* Set of tasks *
a) In the text about Constable Helen Grus, repeat the passage that begins with the words "Const. Grus, who" and ends after "in October 2022.".
b) According to the text about Constable Helen Grus, which OPS unit does she work in?

* Exercise text *
· · · · · · ·

The head of Ottawa Police Service’s (OPS) Professional Standards Unit was accused of sending a “threatening” email to Constable Helen Grus—an OPS detective investigating the vaccination status of the mothers of deceased infants. The constable’s lawyers filed a police report during a police disciplinary hearing in response to the alleged intimidation.
During the hearing, lawyer Blair Ector abruptly announced that he was filing a police report as a witness to a crime. The hearing officer adjourned the proceedings, and the constable’s lawyers, along with Ms. Grus, filed a police report for witness intimidation targeting Const. Grus. The lawyers alleged that OPS Inspector Hugh O’Toole had sent Const. Grus an “intimidating” email warning her not to use OPS internal documents in her defense.
Const. Grus, who works in the OPS sexual assault and child abuse unit, is facing a charge of discreditable conduct for allegedly conducting an “unauthorized project” between June 2020 and January 2022. She investigated the sudden deaths of nine Ottawa children, accessing OPS files and contacting the coroner’s office to learn the COVID-19 vaccination status of the parents to look for an association between the two. She also allegedly contacted the father of a deceased infant to inquire into the COVID-19 vaccination status of his wife, without the knowledge of the lead detective on that case. After being suspended without pay in February 2022, she was ordered to return to work with restrictions at an OPS internal hearing in October 2022.

· · · · · · ·

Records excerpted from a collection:
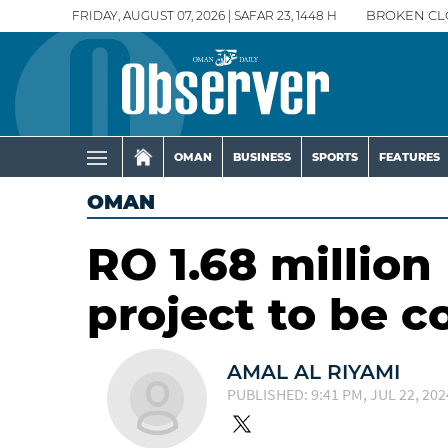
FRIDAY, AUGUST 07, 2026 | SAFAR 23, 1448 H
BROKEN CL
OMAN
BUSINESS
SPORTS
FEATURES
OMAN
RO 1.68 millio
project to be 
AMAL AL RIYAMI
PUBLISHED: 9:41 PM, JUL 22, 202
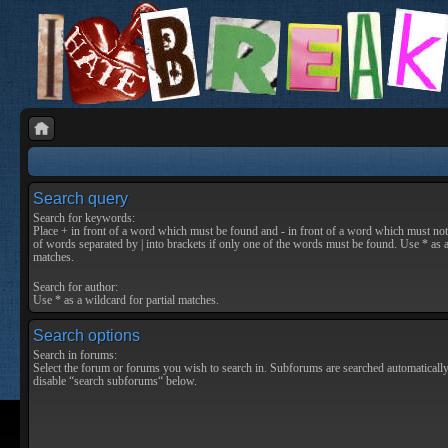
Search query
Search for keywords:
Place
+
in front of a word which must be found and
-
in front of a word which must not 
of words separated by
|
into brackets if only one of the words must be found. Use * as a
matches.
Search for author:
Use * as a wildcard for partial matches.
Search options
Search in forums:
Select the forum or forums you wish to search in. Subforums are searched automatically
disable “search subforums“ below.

· · · · · · ·

* Answers per task *
a)
Const. Grus, who works in the OPS sexual assault and child abuse unit, is facing a charge of discreditable conduct for allegedly conducting an “unauthorized project” between June 2020 and January 2022. She investigated the sudden deaths of nine Ottawa children, accessing OPS files and contacting the coroner’s office to learn the COVID-19 vaccination status of the parents to look for an association between the two. She also allegedly contacted the father of a deceased infant to inquire into the COVID-19 vaccination status of his wife, without the knowledge of the lead detective on that case. After being suspended without pay in February 2022, she was ordered to return to work with restrictions at an OPS internal hearing in October 2022.

b) She works in the OPS sexual assault and child abuse unit.